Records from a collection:
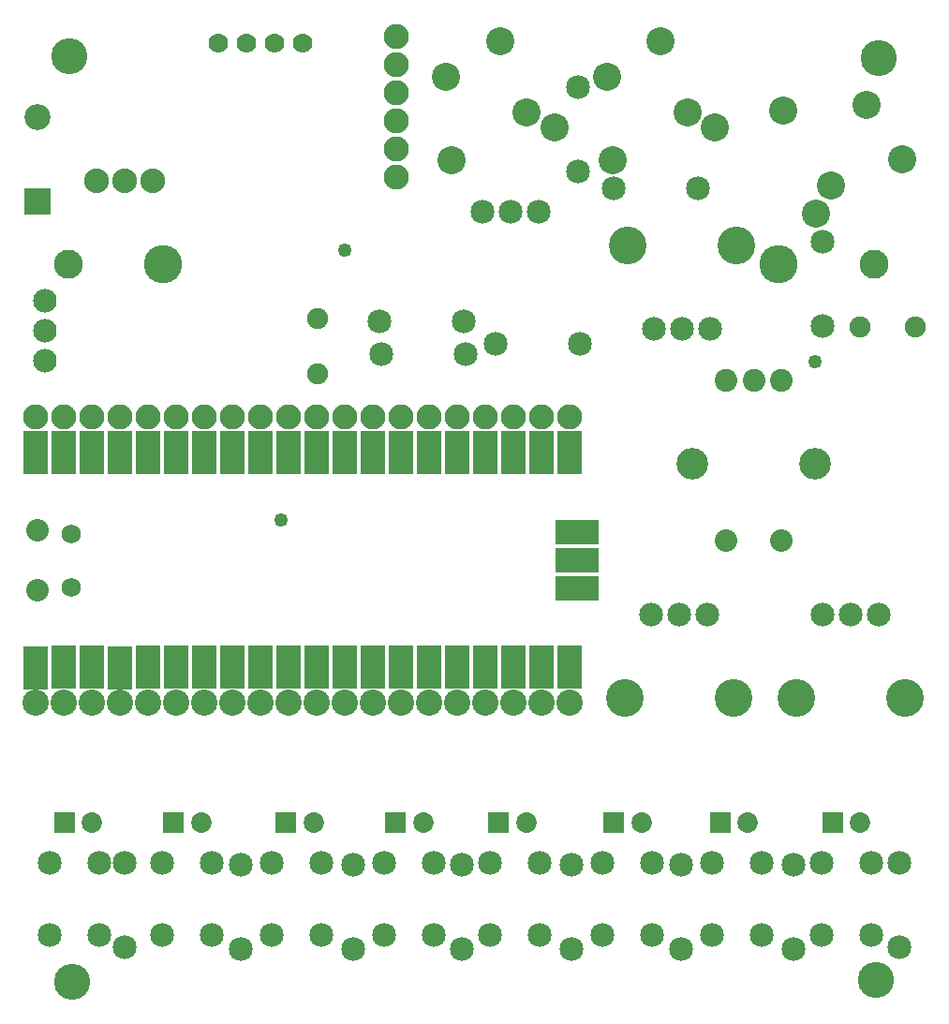
<source format=gts>
G04 MADE WITH FRITZING*
G04 WWW.FRITZING.ORG*
G04 DOUBLE SIDED*
G04 HOLES PLATED*
G04 CONTOUR ON CENTER OF CONTOUR VECTOR*
%ASAXBY*%
%FSLAX23Y23*%
%MOIN*%
%OFA0B0*%
%SFA1.0B1.0*%
%ADD10C,0.049370*%
%ADD11C,0.088000*%
%ADD12C,0.089370*%
%ADD13C,0.084000*%
%ADD14C,0.080866*%
%ADD15C,0.080000*%
%ADD16C,0.112677*%
%ADD17C,0.092000*%
%ADD18C,0.103000*%
%ADD19C,0.136000*%
%ADD20C,0.085000*%
%ADD21C,0.075000*%
%ADD22C,0.084667*%
%ADD23C,0.084695*%
%ADD24C,0.134033*%
%ADD25C,0.072992*%
%ADD26C,0.100020*%
%ADD27C,0.070000*%
%ADD28C,0.093307*%
%ADD29C,0.128110*%
%ADD30C,0.068000*%
%ADD31R,0.092000X0.092000*%
%ADD32R,0.072992X0.072992*%
%ADD33R,0.088000X0.153667*%
%ADD34R,0.088000X0.154000*%
%ADD35R,0.154000X0.088000*%
%LNMASK1*%
G90*
G70*
G54D10*
X2848Y2366D03*
G54D11*
X491Y3009D03*
X391Y3009D03*
X291Y3009D03*
G54D12*
X1357Y3524D03*
X1357Y3424D03*
X1357Y3324D03*
X1357Y3224D03*
X1357Y3124D03*
X1357Y3024D03*
G54D10*
X1174Y2762D03*
G54D13*
X106Y2584D03*
X106Y2477D03*
X106Y2370D03*
X106Y2584D03*
X106Y2477D03*
X106Y2370D03*
G54D10*
X946Y1804D03*
G54D14*
X2727Y2301D03*
X2629Y2301D03*
X2530Y2301D03*
G54D15*
X2727Y1730D03*
X2531Y1730D03*
G54D16*
X2847Y2005D03*
X2410Y2005D03*
G54D17*
X81Y2938D03*
X81Y3236D03*
G54D18*
X3058Y2713D03*
G54D19*
X2716Y2712D03*
G54D18*
X189Y2712D03*
G54D19*
X526Y2712D03*
G54D18*
X3058Y2713D03*
G54D19*
X2716Y2712D03*
G54D18*
X189Y2712D03*
G54D19*
X526Y2712D03*
G54D20*
X1863Y2900D03*
X1763Y2900D03*
X1663Y2900D03*
G54D21*
X1077Y2322D03*
X1077Y2519D03*
X1077Y2322D03*
X1077Y2519D03*
X3205Y2490D03*
X3008Y2490D03*
X3205Y2490D03*
X3008Y2490D03*
G54D22*
X2274Y2484D03*
X2374Y2484D03*
G54D23*
X2474Y2484D03*
G54D24*
X2180Y2779D03*
X2568Y2779D03*
G54D20*
X2869Y327D03*
X2869Y583D03*
X3046Y327D03*
X3046Y583D03*
X2480Y327D03*
X2480Y583D03*
X2657Y327D03*
X2657Y583D03*
X2091Y327D03*
X2091Y583D03*
X2268Y327D03*
X2268Y583D03*
X1691Y327D03*
X1691Y583D03*
X1868Y327D03*
X1868Y583D03*
X1313Y327D03*
X1313Y583D03*
X1490Y327D03*
X1490Y583D03*
G54D25*
X2909Y727D03*
X3008Y727D03*
X2509Y727D03*
X2608Y727D03*
X2131Y727D03*
X2230Y727D03*
X1720Y727D03*
X1819Y727D03*
G54D20*
X2430Y2983D03*
X2130Y2983D03*
G54D26*
X2491Y3199D03*
X2392Y3254D03*
X2126Y3085D03*
X2106Y3380D03*
X2298Y3508D03*
X1919Y3199D03*
X1820Y3254D03*
X1554Y3085D03*
X1534Y3380D03*
X1726Y3508D03*
X2849Y2895D03*
X2904Y2994D03*
X2735Y3260D03*
X3030Y3280D03*
X3158Y3088D03*
G54D20*
X913Y327D03*
X913Y583D03*
X1090Y327D03*
X1090Y583D03*
G54D25*
X1354Y727D03*
X1452Y727D03*
X965Y727D03*
X1063Y727D03*
X565Y727D03*
X663Y727D03*
X176Y727D03*
X274Y727D03*
G54D27*
X1024Y3499D03*
X925Y3499D03*
X824Y3499D03*
X724Y3499D03*
G54D28*
X74Y1155D03*
X174Y1155D03*
X274Y1155D03*
X374Y1155D03*
X474Y1155D03*
X574Y1155D03*
X674Y1155D03*
X774Y1155D03*
X874Y1155D03*
X974Y1155D03*
X1074Y1155D03*
X1174Y1155D03*
X1274Y1155D03*
X1374Y1155D03*
X1474Y1155D03*
X1574Y1155D03*
X1674Y1155D03*
X1774Y1155D03*
X1874Y1155D03*
X1974Y1155D03*
G54D20*
X2009Y2430D03*
X1709Y2430D03*
X2002Y3344D03*
X2002Y3044D03*
X524Y327D03*
X524Y583D03*
X701Y327D03*
X701Y583D03*
X124Y327D03*
X124Y583D03*
X301Y327D03*
X301Y583D03*
G54D12*
X74Y2171D03*
X174Y2171D03*
X274Y2171D03*
X374Y2171D03*
X474Y2171D03*
X574Y2171D03*
X674Y2171D03*
X774Y2171D03*
X874Y2171D03*
X974Y2171D03*
X1074Y2171D03*
X1174Y2171D03*
X1274Y2171D03*
X1374Y2171D03*
X1474Y2171D03*
X1574Y2171D03*
X1674Y2171D03*
X1774Y2171D03*
X1874Y2171D03*
X1974Y2171D03*
G54D29*
X203Y161D03*
X3065Y166D03*
X194Y3453D03*
G54D20*
X2875Y2794D03*
X2875Y2494D03*
X1304Y2393D03*
X1604Y2393D03*
X1598Y2510D03*
X1298Y2510D03*
X3147Y583D03*
X3147Y283D03*
X2769Y577D03*
X2769Y277D03*
X2369Y577D03*
X2369Y277D03*
X1980Y577D03*
X1980Y277D03*
X1591Y577D03*
X1591Y277D03*
X1202Y577D03*
X1202Y277D03*
G54D29*
X3075Y3446D03*
G54D20*
X802Y577D03*
X802Y277D03*
G54D22*
X2463Y1466D03*
X2363Y1466D03*
G54D23*
X2263Y1466D03*
G54D24*
X2557Y1171D03*
X2169Y1171D03*
G54D22*
X3074Y1466D03*
X2974Y1466D03*
G54D23*
X2874Y1466D03*
G54D24*
X3168Y1171D03*
X2780Y1171D03*
G54D30*
X200Y1755D03*
X200Y1565D03*
G54D15*
X81Y1553D03*
X81Y1768D03*
G54D11*
X74Y1311D03*
X174Y1311D03*
X274Y1311D03*
X374Y1311D03*
X474Y1311D03*
X574Y1311D03*
X674Y1311D03*
X774Y1311D03*
X874Y1311D03*
X974Y1311D03*
X1074Y1311D03*
X1174Y1311D03*
X1274Y1311D03*
X1374Y1311D03*
X1474Y1311D03*
X1574Y1311D03*
X1674Y1311D03*
X1774Y1311D03*
X1874Y1311D03*
X1974Y1311D03*
X1974Y2010D03*
X1874Y2010D03*
X1774Y2010D03*
X1674Y2010D03*
X1574Y2010D03*
X1474Y2010D03*
X1374Y2010D03*
X1274Y2010D03*
X1174Y2010D03*
X1074Y2010D03*
X974Y2010D03*
X874Y2010D03*
X774Y2010D03*
X674Y2010D03*
X574Y2010D03*
X474Y2010D03*
X374Y2010D03*
X274Y2010D03*
X174Y2010D03*
X74Y2010D03*
X1974Y1560D03*
X1974Y1660D03*
X1974Y1760D03*
G54D20*
X391Y583D03*
X391Y283D03*
G54D31*
X81Y2937D03*
G54D32*
X2909Y727D03*
X2509Y727D03*
X2131Y727D03*
X1720Y727D03*
X1354Y727D03*
X965Y727D03*
X565Y727D03*
X176Y727D03*
G54D33*
X75Y1278D03*
G54D34*
X175Y1279D03*
X275Y1279D03*
X375Y1278D03*
X475Y1279D03*
X575Y1279D03*
X675Y1279D03*
X775Y1279D03*
X875Y1279D03*
X975Y1279D03*
X1075Y1279D03*
X1175Y1279D03*
X1275Y1279D03*
X1375Y1279D03*
X1475Y1279D03*
X1575Y1279D03*
X1675Y1279D03*
X1775Y1279D03*
X1875Y1279D03*
X1975Y1279D03*
X1975Y2043D03*
X1875Y2043D03*
X1775Y2043D03*
X1675Y2043D03*
X1575Y2043D03*
X1475Y2043D03*
X1375Y2043D03*
X1275Y2043D03*
X1175Y2043D03*
X1075Y2043D03*
X975Y2043D03*
X875Y2043D03*
X775Y2043D03*
X675Y2043D03*
X575Y2043D03*
X475Y2043D03*
X375Y2043D03*
X275Y2043D03*
X175Y2043D03*
X75Y2043D03*
G54D35*
X1999Y1560D03*
X1999Y1660D03*
X1999Y1760D03*
G04 End of Mask1*
M02*
</source>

Try it.
From the records above, copy only the lines starting with the line that holds "X774Y1155D03*" and going on through the line that holds "X124Y583D03*", exactly as written.

Exercise result.
X774Y1155D03*
X874Y1155D03*
X974Y1155D03*
X1074Y1155D03*
X1174Y1155D03*
X1274Y1155D03*
X1374Y1155D03*
X1474Y1155D03*
X1574Y1155D03*
X1674Y1155D03*
X1774Y1155D03*
X1874Y1155D03*
X1974Y1155D03*
G54D20*
X2009Y2430D03*
X1709Y2430D03*
X2002Y3344D03*
X2002Y3044D03*
X524Y327D03*
X524Y583D03*
X701Y327D03*
X701Y583D03*
X124Y327D03*
X124Y583D03*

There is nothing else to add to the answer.